Face Lift
During a face-lift, facial soft tissues are lifted, excess skin is removed and skin is draped back over the newly repositioned contours. Incisions can be made in the hairline starting at the temples, continuing down and around the front of the ears and ending behind the ears in the lower scalp.
During a face-lift, a flap of skin on each side of the face is pulled back, and tissues below the skin are surgically altered to return the contour of the face to a more youthful shape. Before the flap is sutured closed, excess skin is removed.
A neck lift (platysmaplasty) is often done as part of a face-lift to reduce fat deposits and sagging skin on the neck.
A face-lift won’t decrease fine creases or wrinkles in your skin or damage from sun exposure. Other cosmetic procedures can address the appearance or quality of the skin itself.

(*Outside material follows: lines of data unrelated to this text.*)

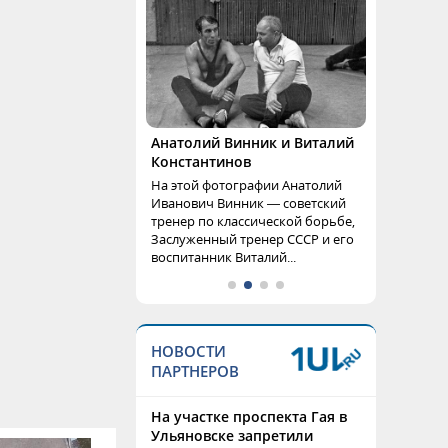
Анатолий Винник и Виталий
Константинов
На этой фотографии Анатолий
Иванович Винник — советский
тренер по классической борьбе,
Заслуженный тренер СССР и его
воспитанник Виталий...
НОВОСТИ
ПАРТНЕРОВ
На участке проспекта Гая в
Ульяновске запретили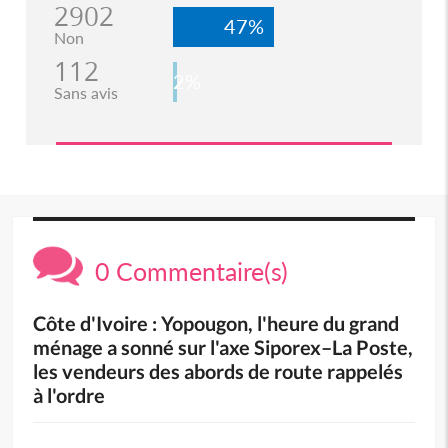
2902
47%
Non
112
2%
Sans avis
0 Commentaire(s)
Côte d'Ivoire : Yopougon, l'heure du grand
ménage a sonné sur l'axe Siporex–La Poste,
les vendeurs des abords de route rappelés
à l'ordre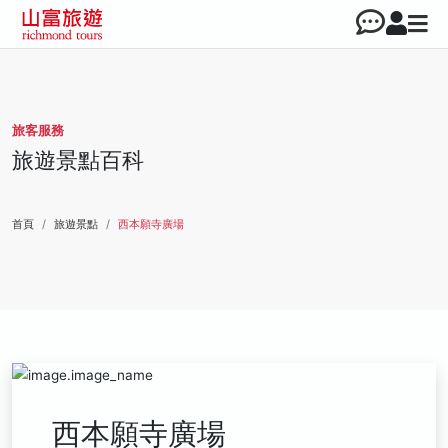
旅客服務
旅遊景點百科
首頁
旅遊景點
西本願寺廣場
西本願寺廣場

What facelift surgery can do
A facelift, or rhytidectomy, is a surgical procedure that improves visible signs of aging in the face and neck, such as:
- Relaxation of the skin of the face causing sagging
- Deepening of the fold lines between the nose and corner of the mouth
- Fat that has fallen or has disappeared
- Jowls developing in the cheeks and jaw
- Loose skin and excess fat of the neck that can appear as a double chin or “turkey neck”
The loss of youthful contours in the face can be due to variety of factors, including thinning of the skin, loss of facial fat, gravity, sun damage, smoking, as well as heredity and stress.